April 30, 2008
STATE OF NEW JERSEY, PLAINTIFF-RESPONDENT,
DAVID LOVE, DEFENDANT-APPELLANT.
On appeal from the Superior Court of New Jersey, Law Division, Bergen County, BMA-004-06-07.
NOT FOR PUBLICATION WITHOUT THE APPROVAL OF THE APPELLATE DIVISION
Submitted April 22, 2008
Before Judges Coburn and Grall.
Defendant, David Love, was convicted in municipal court and then in the Law Division, at a trial de novo, of driving while intoxicated, N.J.S.A. 39:4-50. On appeal he offers the following arguments:
THE STATE FAILED TO PROVE OPERATION.
THE STATE FAILED TO PROVE THE DEFENDANT-APPELLANT WAS UNDER THE INFLUENCE AT THE TIME OF OPERATION.
After carefully considering the record and briefs, we are satisfied that his arguments are without sufficient merit to warrant discussion in a written opinion, R. 2:11-3(e)(2), and we affirm substantially for the reasons expressed by Judge Roma in his thorough and well-reasoned written opinion of June 18, 2007.
Nonetheless, we add the followings comments.
A police officer responded to the scene of a motor vehicle accident at 189 West Forest Avenue in Teaneck.

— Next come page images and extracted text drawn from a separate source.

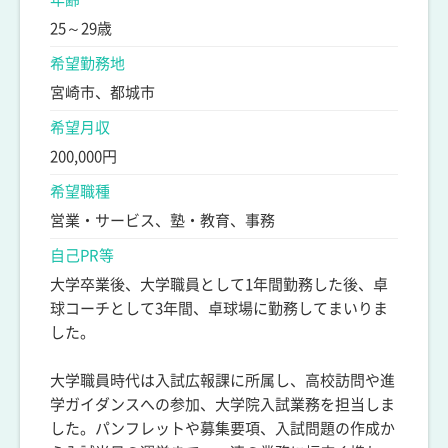
25～29歳
希望勤務地
宮崎市、都城市
希望月収
200,000円
希望職種
営業・サービス、塾・教育、事務
自己PR等
大学卒業後、大学職員として1年間勤務した後、卓
球コーチとして3年間、卓球場に勤務してまいりま
した。
大学職員時代は入試広報課に所属し、高校訪問や進
学ガイダンスへの参加、大学院入試業務を担当しま
した。パンフレットや募集要項、入試問題の作成か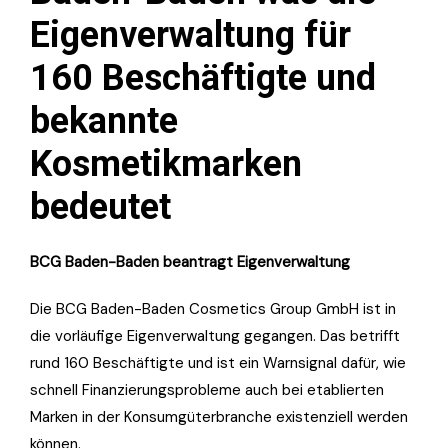
Eigenverwaltung für
160 Beschäftigte und
bekannte
Kosmetikmarken
bedeutet
BCG Baden-Baden beantragt Eigenverwaltung
Die BCG Baden-Baden Cosmetics Group GmbH ist in
die vorläufige Eigenverwaltung gegangen. Das betrifft
rund 160 Beschäftigte und ist ein Warnsignal dafür, wie
schnell Finanzierungsprobleme auch bei etablierten
Marken in der Konsumgüterbranche existenziell werden
können.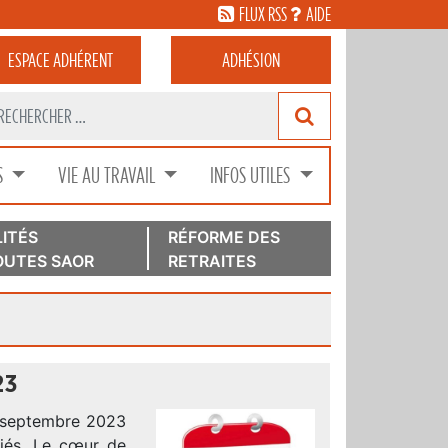
FLUX RSS
AIDE
ESPACE
ADHÉRENT
ADHÉSION
S
VIE AU TRAVAIL
INFOS UTILES
ITÉS
RÉFORME DES
UTES SAOR
RETRAITES
23
er septembre 2023
bliés. Le cœur de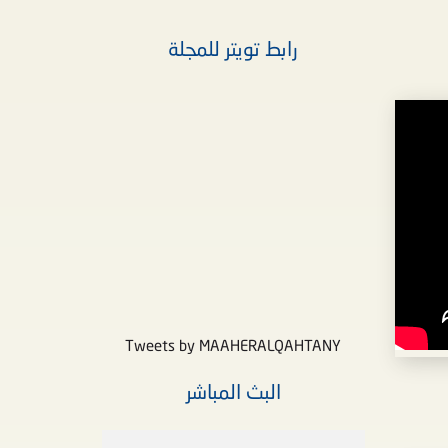
رابط تويتر للمجلة
Tweets by MAAHERALQAHTANY
البث المباشر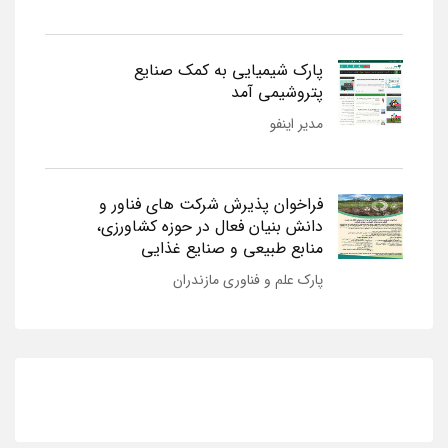
پارک شیمیایی به کمک صنایع
پتروشیمی آمد
مدیر اینفو
فراخوان پذیرش شرکت های فناور و
دانش بنیان فعال در حوزه کشاورزی،
منابع طبیعی و صنایع غذایی
پارک علم و فناوری مازندران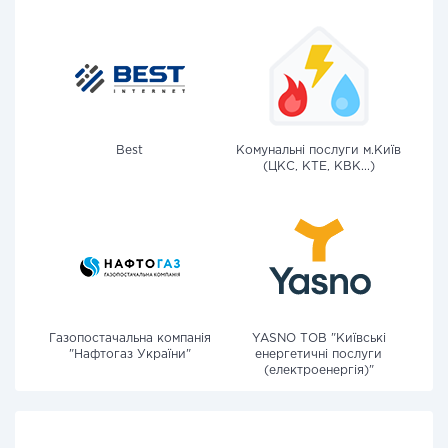
Best
Комунальні послуги м.Київ
(ЦКС, КТЕ, КВК...)
Газопостачальна компанія
YASNO ТОВ "Київські
"Нафтогаз України"
енергетичні послуги
(електроенергія)"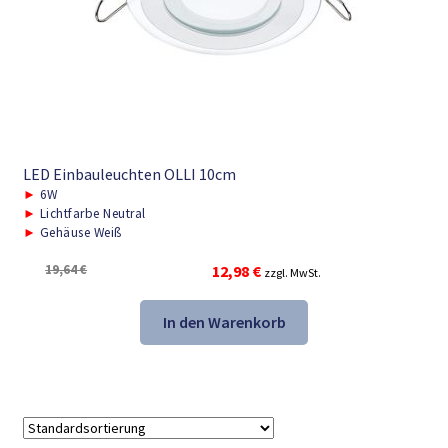
LED Einbauleuchten OLLI 10cm
►
6W
►
Lichtfarbe Neutral
►
Gehäuse Weiß
Ursprünglicher
Aktueller
19,64
€
12,98
€
zzgl. MwSt.
Preis
Preis
war:
ist:
In den Warenkorb
19,64 €
12,98 €.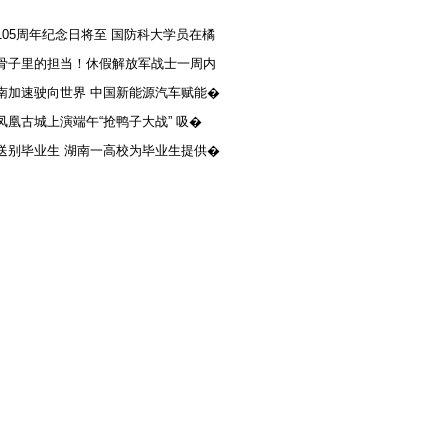
105周年纪念日将至 国防科大学员在橘
骨子里的担当！休假解放军战士一周内
南加速驶向世界 中国新能源汽车赋能�
凤凰古城上演端午“抢鸭子大战” 吸�
送别毕业生 湖南一高校为毕业生提供�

The officer found defendant's vehicle on the lawn of a house, and it appeared that the vehicle's rear had struck a car parked in the driveway, causing that car to strike another car in the driveway. Both of these cars were owned by residents of the house. Love was sleeping in the driver's seat of his motor vehicle. The keys were in the ignition and the headlights were on. Defendant conceded at trial that he was intoxicated when the officer spoke to him at the scene of the accident. The defendant said that the last thing he recalled was leaving a nearby road, Route 4. The breathalyzer test was .17.
Given these circumstances, there was more than enough evidence that defendant was intoxicated when he operated his motor vehicle. See, e.g., State v. Mulcahy, 107 N.J. 467 (1987); State v. Chapman, 43 N.J. 300 (1964); State v. Dickens, 130 N.J. Super. 73 (App. Div. 1974).